The assumption that people aren’t bothered about the companies their money is invested in and are only concerned with their risk/ return profile does not sit so well with us – particularly in this mad, polarised world we currently find ourselves in. To invest in accordance with your values, like those snazzy jumpers up above, you need to be able to customise a bit. One size does not fit all. It doesn’t even fit half or a quarter, in fact.

Introducing: a moral money app

So how delightful to discover a new app – the Shape App – which has just been launched by two clever millennials with backgrounds in finance and technology.

The App gives investors who are interested in the impact their money is having clear, simple information on how well different stocks match up to Environmental Social Governance criteria.

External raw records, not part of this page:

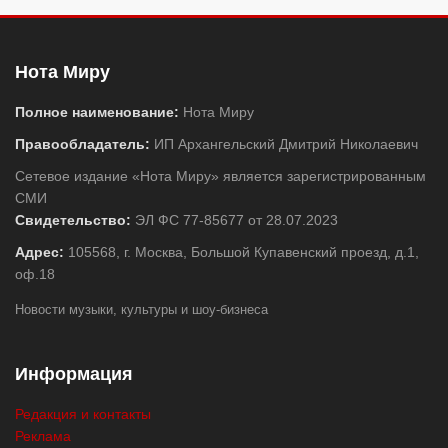
Нота Миру
Полное наименование:
Нота Миру
Правообладатель:
ИП Архангельский Дмитрий Николаевич
Сетевое издание «Нота Миру» является зарегистрированным
СМИ
Свидетельство:
ЭЛ ФС 77-85677 от 28.07.2023
Адрес:
105568, г. Москва, Большой Купавенский проезд, д.1,
оф.18
Новости музыки, культуры и шоу-бизнеса
Информация
Редакция и контакты
Реклама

At the moment, it’s a handy research tool to have alongside you when you are investing somewhere else in funds and stocks of your own choosing, such as Charles Stanley, Hargreaves Lansdown or Selftrade – all traditional investment platforms that let you decide where to put your money all by yourself, but there’s always a chance it could become an “execution” platform too, meaning eventually, app downloaders would be able to buy the responsible stocks and shares it analyses on the app itself – for 0% commission. Bingo. Democratised investing that is also responsible.

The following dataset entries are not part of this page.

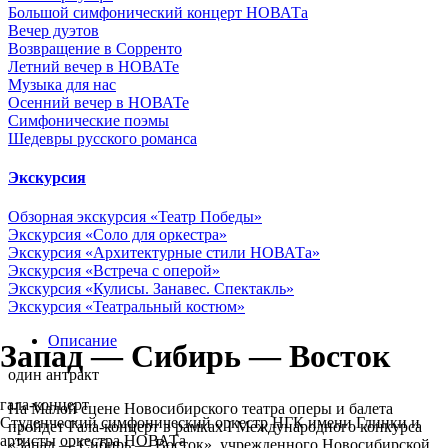
Большой симфонический концерт НОВАТа
Вечер дуэтов
Возвращение в Сорренто
Летний вечер в НОВАТе
Музыка для нас
Осенний вечер в НОВАТе
Симфонические поэмы
Шедевры русского романса
Экскурсия
Обзорная экскурсия «Театр Победы»
Экскурсия «Cоло для оркестра»
Экскурсия «Архитектурные стили НОВАТа»
Экскурсия «Встреча с оперой»
Экскурсия «Кулисы. Занавес. Спектакль»
Экскурсия «Театральный костюм»
Описание
Запад — Сибирь — Восток
один антракт
гала-концерт
На Малой сцене Новосибирского театра оперы и балета
Студенческий симфонический оркестр НГК имени Глинки и
пройдет Гала-концерт в рамках I Международного конкурса
артисты оркестра НОВАТа
«Запад — Сибирь — Восток», учрежденного Новосибирской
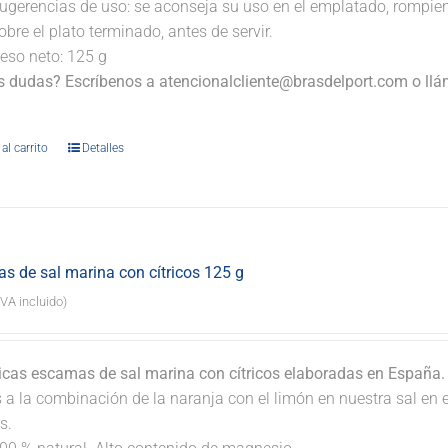
ugerencias de uso: se aconseja su uso en el emplatado, rompi
obre el plato terminado, antes de servir.
eso neto: 125 g
s dudas? Escríbenos a atencionalcliente@brasdelport.com o llám
.
al carrito
Detalles
s de sal marina con cítricos 125 g
IVA incluido)
icas escamas de sal marina con cítricos elaboradas en España
s a la combinación de la naranja con el limón en nuestra sal en
s.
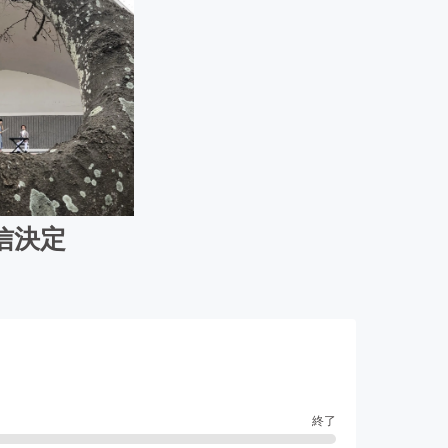
配信決定
終了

Will, 29, one of the Shape founders, said he and his co-founder launched the app partly as an antidote to the shift (mostly in the US) towards low-cost, share-buying apps that do not give much information on the companies people are investing in, such as Robin Hood and Bux, aside from price: “Low cost investing is huge, particularly in the US where some apps let you trade for 0% commission, but it’s also a minefield, people are going in blind. It’s a bit like shopping on eBay, there is a lot of risk.

“At the same time, there is this huge push in institutional investing towards corporate governance.  Our generation, the one that grew up mostly after the financial crisis of 2008, are bothered about Environmental Social Governance. We want to know what a company is like on an ethical level. And if you are serious about investing in line with your morals, you can’t invest in an index, because you don’t have that control.”

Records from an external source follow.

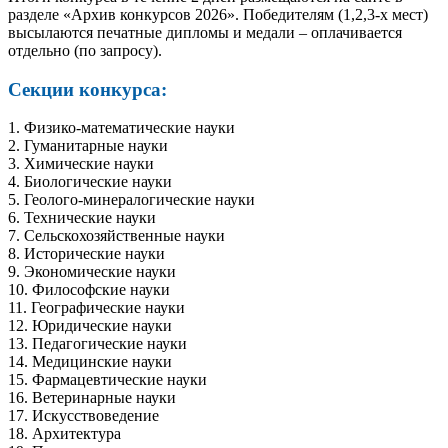
разделе «Архив конкурсов 2026». Победителям (1,2,3-х мест)
высылаются печатные дипломы и медали – оплачивается
отдельно (по запросу).
Секции конкурса:
1. Физико-математические науки
2. Гуманитарные науки
3. Химические науки
4. Биологические науки
5. Геолого-минералогические науки
6. Технические науки
7. Сельскохозяйственные науки
8. Исторические науки
9. Экономические науки
10. Философские науки
11. Географические науки
12. Юридические науки
13. Педагогические науки
14. Медицинские науки
15. Фармацевтические науки
16. Ветеринарные науки
17. Искусствоведение
18. Архитектура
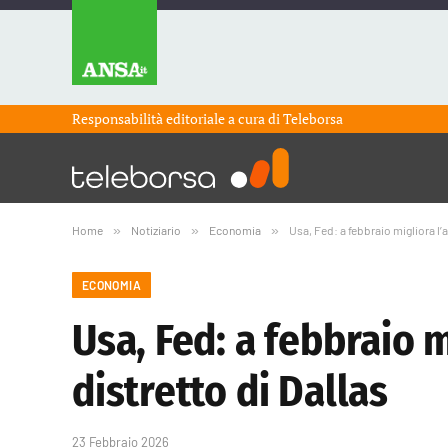
Responsabilità editoriale a cura di
Teleborsa
Home
»
Notiziario
»
Economia
»
Usa, Fed: a febbraio migliora l’a
ECONOMIA
Usa, Fed: a febbraio m
distretto di Dallas
23 Febbraio 2026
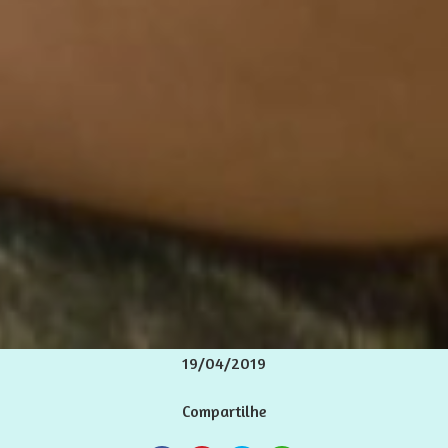
19/04/2019
Compartilhe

So Shape curates a list of stocks based on their ESG records, such as a company’s history of pollution, corruption160x600-v1-1-1, that kind of thing, and gives you this information FOR FREE. No heavy research, no financial advice. Just an app.

That IFISA is so you

Another way to gain more control of where your money goes is to get into peer-to-peer lending, via sites such as Abundance Investments, Crowd2Fund and Downing. These platforms list specific projects or businesses looking to raise money. In return, they agree to pay funders a rate of interest over an agreed term. These three platforms are offering investments in the new Innovative Finance ISA, meaning gains will be tax-free.

Funds for all values

If you are browsing stocks and shares ISA options in the coming months and like the idea of investing in stuff you actually think makes the world a better place (more important now than ever, no?) Then take a gander at Alliance Trust Sustainable Futures, Impax Environmental Markets, and WHEB Sustainability, for starters.